Supplied records: Begin
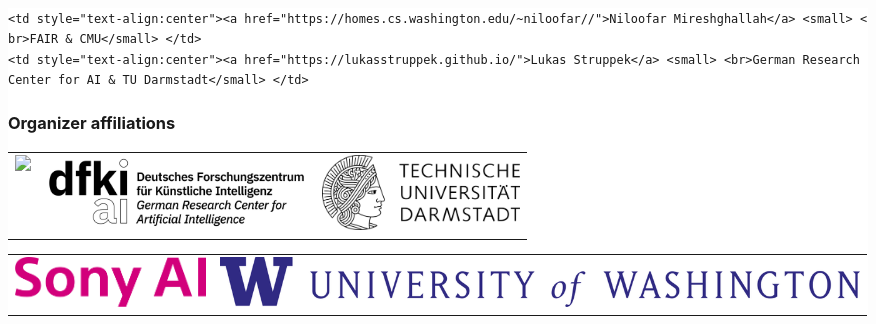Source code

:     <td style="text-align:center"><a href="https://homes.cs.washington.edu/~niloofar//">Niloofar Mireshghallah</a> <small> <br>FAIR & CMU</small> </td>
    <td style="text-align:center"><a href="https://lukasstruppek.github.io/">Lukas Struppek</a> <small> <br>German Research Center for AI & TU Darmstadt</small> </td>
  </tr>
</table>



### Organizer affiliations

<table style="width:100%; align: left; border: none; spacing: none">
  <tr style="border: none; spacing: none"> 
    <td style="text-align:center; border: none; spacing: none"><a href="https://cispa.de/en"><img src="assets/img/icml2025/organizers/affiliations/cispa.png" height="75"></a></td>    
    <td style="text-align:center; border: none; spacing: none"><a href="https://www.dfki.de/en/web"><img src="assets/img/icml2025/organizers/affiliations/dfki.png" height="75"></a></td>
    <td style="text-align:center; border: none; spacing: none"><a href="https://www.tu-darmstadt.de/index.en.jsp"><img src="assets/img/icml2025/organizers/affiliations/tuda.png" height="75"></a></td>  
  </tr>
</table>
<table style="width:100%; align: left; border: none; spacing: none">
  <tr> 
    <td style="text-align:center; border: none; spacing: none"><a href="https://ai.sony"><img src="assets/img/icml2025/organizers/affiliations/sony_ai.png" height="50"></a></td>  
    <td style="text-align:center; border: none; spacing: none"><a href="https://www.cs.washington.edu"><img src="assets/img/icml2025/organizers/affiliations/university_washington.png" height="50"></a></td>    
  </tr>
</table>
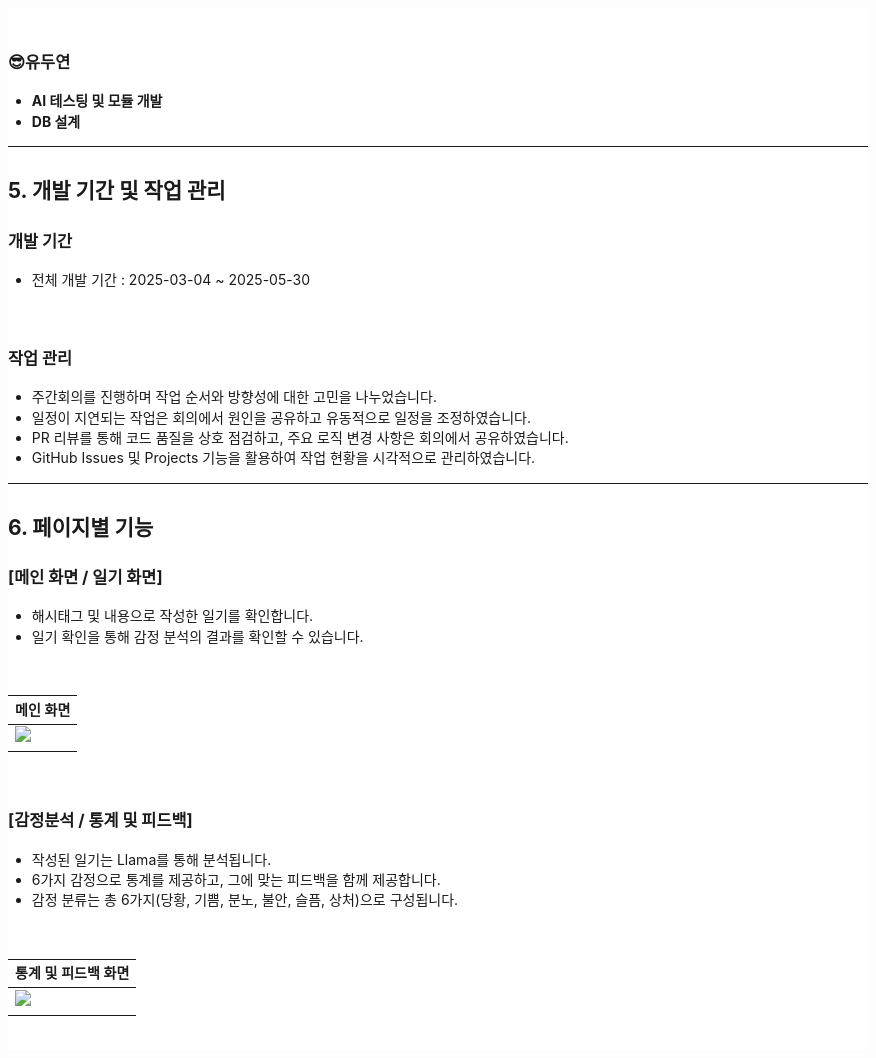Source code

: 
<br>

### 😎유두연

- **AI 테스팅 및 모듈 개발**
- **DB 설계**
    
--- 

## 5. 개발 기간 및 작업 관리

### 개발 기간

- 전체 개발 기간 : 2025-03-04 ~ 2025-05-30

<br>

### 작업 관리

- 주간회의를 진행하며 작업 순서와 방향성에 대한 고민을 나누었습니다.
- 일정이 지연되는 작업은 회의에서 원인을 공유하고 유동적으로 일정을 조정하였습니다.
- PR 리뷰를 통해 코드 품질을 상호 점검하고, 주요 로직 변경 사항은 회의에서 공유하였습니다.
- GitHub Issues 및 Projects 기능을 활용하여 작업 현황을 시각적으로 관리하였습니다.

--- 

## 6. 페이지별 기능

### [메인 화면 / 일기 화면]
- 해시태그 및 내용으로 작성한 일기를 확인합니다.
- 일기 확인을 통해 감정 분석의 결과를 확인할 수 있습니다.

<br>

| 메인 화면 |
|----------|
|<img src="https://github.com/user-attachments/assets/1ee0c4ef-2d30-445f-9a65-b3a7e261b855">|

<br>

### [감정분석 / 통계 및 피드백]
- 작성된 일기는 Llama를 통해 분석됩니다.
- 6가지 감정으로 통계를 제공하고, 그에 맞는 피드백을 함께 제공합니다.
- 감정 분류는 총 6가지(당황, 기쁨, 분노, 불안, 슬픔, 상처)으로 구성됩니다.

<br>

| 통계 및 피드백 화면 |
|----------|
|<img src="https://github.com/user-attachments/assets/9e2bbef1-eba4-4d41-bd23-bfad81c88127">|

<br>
Supplied records: End
__Try it__
Convert the source text in all of the records above into a JSON list of strings, with one string per line and blank lines omitted. Leave the pictures out of your answer.

__Your solution__
[
  "Source code",
  ":     <td style=\"text-align:center\"><a href=\"https://homes.cs.washington.edu/~niloofar//\">Niloofar Mireshghallah</a> <small> <br>FAIR & CMU</small> </td>",
  "    <td style=\"text-align:center\"><a href=\"https://lukasstruppek.github.io/\">Lukas Struppek</a> <small> <br>German Research Center for AI & TU Darmstadt</small> </td>",
  "  </tr>",
  "</table>",
  "### Organizer affiliations",
  "<table style=\"width:100%; align: left; border: none; spacing: none\">",
  "  <tr style=\"border: none; spacing: none\"> ",
  "    <td style=\"text-align:center; border: none; spacing: none\"><a href=\"https://cispa.de/en\"><img src=\"assets/img/icml2025/organizers/affiliations/cispa.png\" height=\"75\"></a></td>    ",
  "    <td style=\"text-align:center; border: none; spacing: none\"><a href=\"https://www.dfki.de/en/web\"><img src=\"assets/img/icml2025/organizers/affiliations/dfki.png\" height=\"75\"></a></td>",
  "    <td style=\"text-align:center; border: none; spacing: none\"><a href=\"https://www.tu-darmstadt.de/index.en.jsp\"><img src=\"assets/img/icml2025/organizers/affiliations/tuda.png\" height=\"75\"></a></td>  ",
  "  </tr>",
  "</table>",
  "<table style=\"width:100%; align: left; border: none; spacing: none\">",
  "  <tr> ",
  "    <td style=\"text-align:center; border: none; spacing: none\"><a href=\"https://ai.sony\"><img src=\"assets/img/icml2025/organizers/affiliations/sony_ai.png\" height=\"50\"></a></td>  ",
  "    <td style=\"text-align:center; border: none; spacing: none\"><a href=\"https://www.cs.washington.edu\"><img src=\"assets/img/icml2025/organizers/affiliations/university_washington.png\" height=\"50\"></a></td>    ",
  "  </tr>",
  "</table>",
  "Source code",
  ": ",
  "<br>",
  "### 😎유두연",
  "- **AI 테스팅 및 모듈 개발**",
  "- **DB 설계**",
  "--- ",
  "## 5. 개발 기간 및 작업 관리",
  "### 개발 기간",
  "- 전체 개발 기간 : 2025-03-04 ~ 2025-05-30",
  "<br>",
  "### 작업 관리",
  "- 주간회의를 진행하며 작업 순서와 방향성에 대한 고민을 나누었습니다.",
  "- 일정이 지연되는 작업은 회의에서 원인을 공유하고 유동적으로 일정을 조정하였습니다.",
  "- PR 리뷰를 통해 코드 품질을 상호 점검하고, 주요 로직 변경 사항은 회의에서 공유하였습니다.",
  "- GitHub Issues 및 Projects 기능을 활용하여 작업 현황을 시각적으로 관리하였습니다.",
  "--- ",
  "## 6. 페이지별 기능",
  "### [메인 화면 / 일기 화면]",
  "- 해시태그 및 내용으로 작성한 일기를 확인합니다.",
  "- 일기 확인을 통해 감정 분석의 결과를 확인할 수 있습니다.",
  "<br>",
  "| 메인 화면 |",
  "|----------|",
  "|<img src=\"https://github.com/user-attachments/assets/1ee0c4ef-2d30-445f-9a65-b3a7e261b855\">|",
  "<br>",
  "### [감정분석 / 통계 및 피드백]",
  "- 작성된 일기는 Llama를 통해 분석됩니다.",
  "- 6가지 감정으로 통계를 제공하고, 그에 맞는 피드백을 함께 제공합니다.",
  "- 감정 분류는 총 6가지(당황, 기쁨, 분노, 불안, 슬픔, 상처)으로 구성됩니다.",
  "<br>",
  "| 통계 및 피드백 화면 |",
  "|----------|",
  "|<img src=\"https://github.com/user-attachments/assets/9e2bbef1-eba4-4d41-bd23-bfad81c88127\">|",
  "<br>"
]